Also known as Porte des Salinières, the now classified structure that is Porte de Bourgogne has been part of Bordeaux’s cityscape since 1750. Built in the elegant classic style and imagined by architect André Portier, it was the starting point of the main road leading to Paris at the time, now known as Cours Victor Hugo.
Porte de Bourgogne vaguely resembles Arc de Triomphe in Paris and Titus Arch in Rome, and was actually extremely modern upon its construction. It overlooks a half-moon shaped park and series of classic facades along the Garonne River. The complete absence of ornaments gives the arch a somewhat stern allure, which only enhances its height and massive stones. While Bordeaux’s fortifications aren’t as obvious today as they were back around the Middle Ages, Porte de Bourgogne symbolizes their presence and the considerable part they played in protecting the city.

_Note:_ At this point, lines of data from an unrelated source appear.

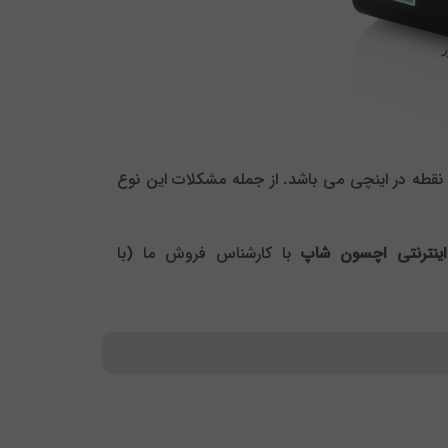
از جمله مشکلات این نوع
اینترنتی اچسون شاپ
با کارشناس فروش ما (با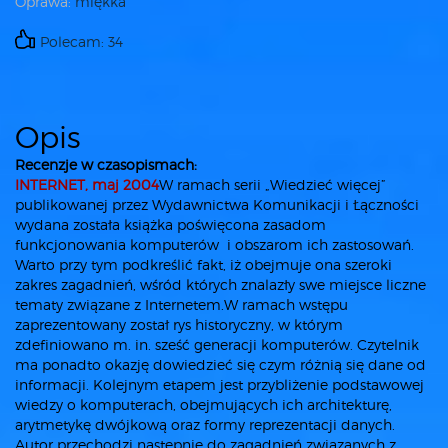
Oprawa:
miękka
Polecam: 34
Opis
Recenzje w czasopismach:
INTERNET, maj 2004
W ramach serii „Wiedzieć więcej”
publikowanej przez Wydawnictwa Komunikacji i Łączności
wydana została książka poświęcona zasadom
funkcjonowania komputerów i obszarom ich zastosowań.
Warto przy tym podkreślić fakt, iż obejmuje ona szeroki
zakres zagadnień, wśród których znalazły swe miejsce liczne
tematy związane z Internetem.W ramach wstępu
zaprezentowany został rys historyczny, w którym
zdefiniowano m. in. sześć generacji komputerów. Czytelnik
ma ponadto okazję dowiedzieć się czym różnią się dane od
informacji. Kolejnym etapem jest przybliżenie podstawowej
wiedzy o komputerach, obejmujących ich architekturę,
arytmetykę dwójkową oraz formy reprezentacji danych.
Autor przechodzi następnie do zagadnień związanych z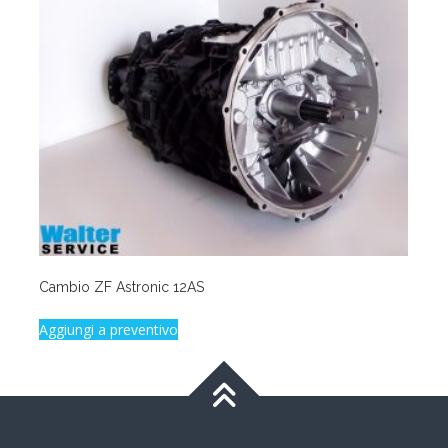
Cambio ZF Astronic 12AS
Aggiungi a preventivo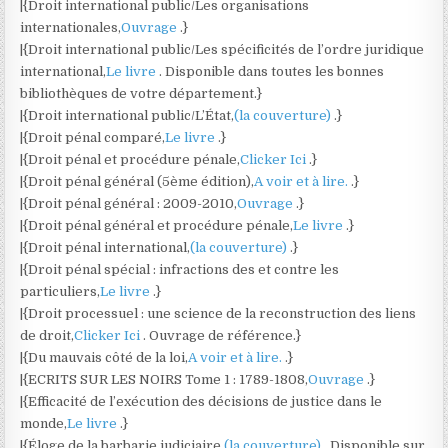
|{Droit international public/Les organisations
internationales,
Ouvrage
.}
|{Droit international public/Les spécificités de l’ordre juridique
international,
Le livre
. Disponible dans toutes les bonnes
bibliothèques de votre département.}
|{Droit international public/L’État,
(la couverture)
.}
|{Droit pénal comparé,
Le livre
.}
|{Droit pénal et procédure pénale,
Clicker Ici
.}
|{Droit pénal général (5ème édition),
A voir et à lire.
.}
|{Droit pénal général : 2009-2010,
Ouvrage
.}
|{Droit pénal général et procédure pénale,
Le livre
.}
|{Droit pénal international,
(la couverture)
.}
|{Droit pénal spécial : infractions des et contre les
particuliers,
Le livre
.}
|{Droit processuel : une science de la reconstruction des liens
de droit,
Clicker Ici
. Ouvrage de référence.}
|{Du mauvais côté de la loi,
A voir et à lire.
.}
|{ECRITS SUR LES NOIRS Tome 1 : 1789-1808,
Ouvrage
.}
|{Efficacité de l’exécution des décisions de justice dans le
monde,
Le livre
.}
|{Éloge de la barbarie judiciaire,
(la couverture)
. Disponible sur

Although its immediate surroundings have changed quite dramatically (it now faces one of Bordeaux’s main thoroughfares and is a major artery in the city’s mass transit system), the Porte still maintains its full grandeur and doesn't fail to impress visitors.
Porte de Bourgogne is located along the Garonne River by Quai Richelieu and is one of the main entrance points to the historic center. It is accessible on foot, by tram via Route C (stop Porte de Bourgogne) or by car. The nearest parking lot is Parking Salinières on Quai des Salinières. Daytime rates (from 8 a.m. to 8 p.m.) are €2 per hour and the nighttime (between 8 p.m. and 8 a.m.) flat rate is €3.90.